C’est un séisme juridique et administratif qui secoue la commune de Limete. Par un jugement devenu définitif, la justice congolaise a ordonné l’évacuation de la maison communale, sommée de quitter les lieux dans un délai de sept jours. Cette décision fait suite à une longue bataille judiciaire opposant la succession Molebe à l’hôtel de ville de Kinshasa.
Selon les documents judiciaires consultés, le Tribunal de Grande Instance de Kinshasa/Matete, sous le numéro RC 22.929, a reconnu les droits de propriété de la famille Molebe sur la parcelle occupée par l’administration communale. Cette décision a été confirmée en appel par l’arrêt RCA 6757 de la Cour d’appel de Kinshasa-Matete, rendant l’exécution immédiate et sans appel.

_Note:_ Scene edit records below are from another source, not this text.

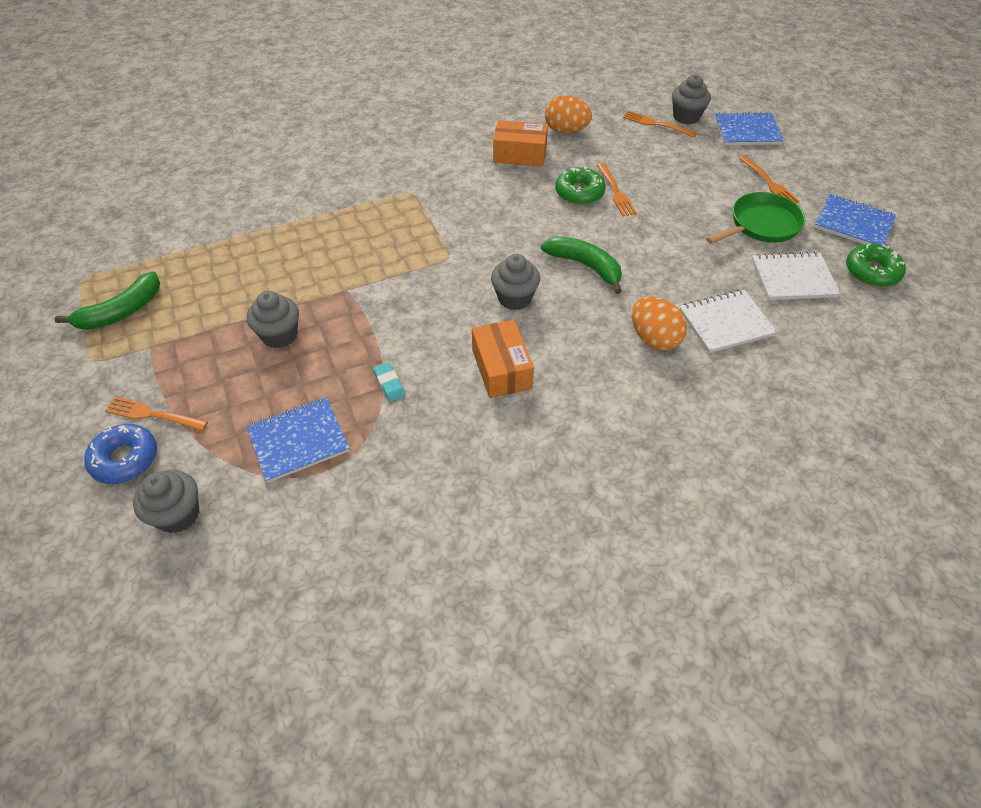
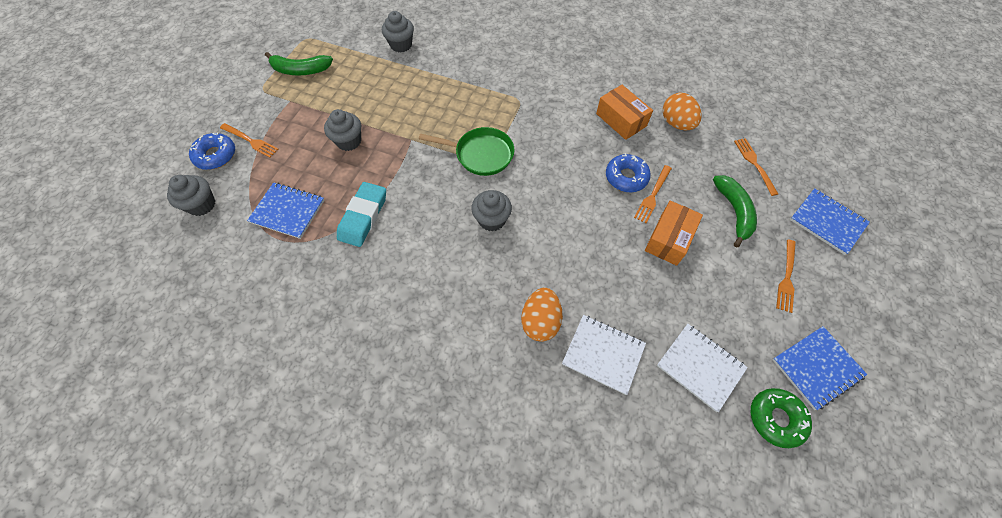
camera: 45 degrees right, 10 degrees up
orange fork [105,397,208,431] -> orange fork turned 150 degrees clockwise [220,123,279,158]
turquoise eraser [373,362,405,402] -> turquoise eraser [337,182,386,247], size x2.08
orange box [472,320,534,398] -> orange box moved to [645,201,703,266]
green banana [541,236,622,294] -> green banana moved to [713,175,757,248]
green donut [555,166,606,205] -> blue donut [606,153,651,192]
grey cupcake [672,74,711,124] -> grey cupcake moved to [382,11,414,53]
green pan [706,192,805,244] -> green pan moved to [419,127,514,176]
blue notebook [814,194,896,245] -> blue notebook turned 75 degrees clockwise [772,326,867,410]

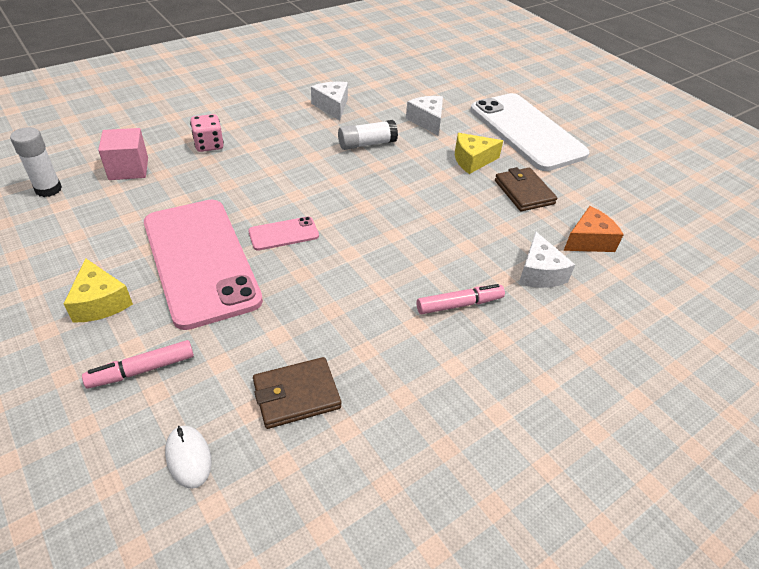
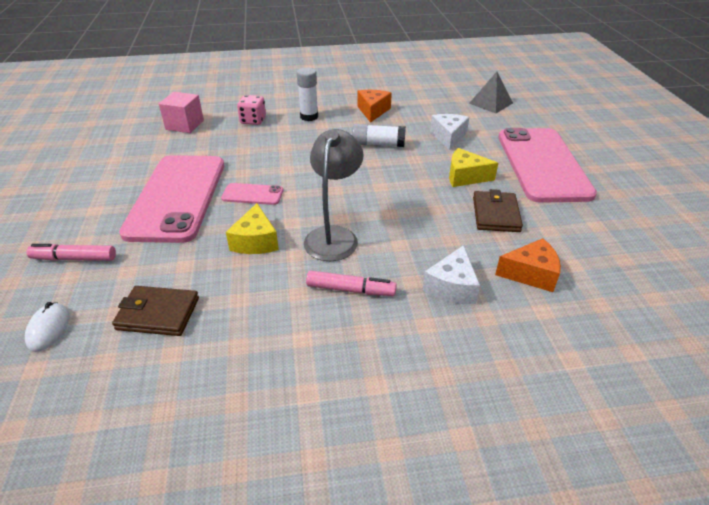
camera: 30 degrees right, 5 degrees down
white glue stick [10,127,62,197] -> white glue stick moved to [297,67,318,121]
yellow cheese [64,258,133,323] -> yellow cheese moved to [226,203,279,254]
white cheese [311,82,348,120] -> orange cheese [357,90,392,123]
white phone [470,93,590,171] -> pink phone [498,128,597,203]
none -> grey lamp [304,129,364,261]
none -> grey pyramid [469,72,513,113]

L’affaire remonte à plusieurs années, lorsque la famille Molebe a saisi la justice pour contester l’occupation de son terrain par les autorités municipales. Après un long processus judiciaire, les juridictions ont tranché en faveur des héritiers, dénonçant une occupation irrégulière et ordonnant la restitution des lieux.
Au-delà du cas de Limete, cette décision relance le débat sur la gestion du patrimoine immobilier public et la régularité des occupations administratives. Elle pourrait faire jurisprudence dans d’autres affaires similaires, où des familles réclament la restitution de biens spoliés ou réquisitionnés sans fondement légal.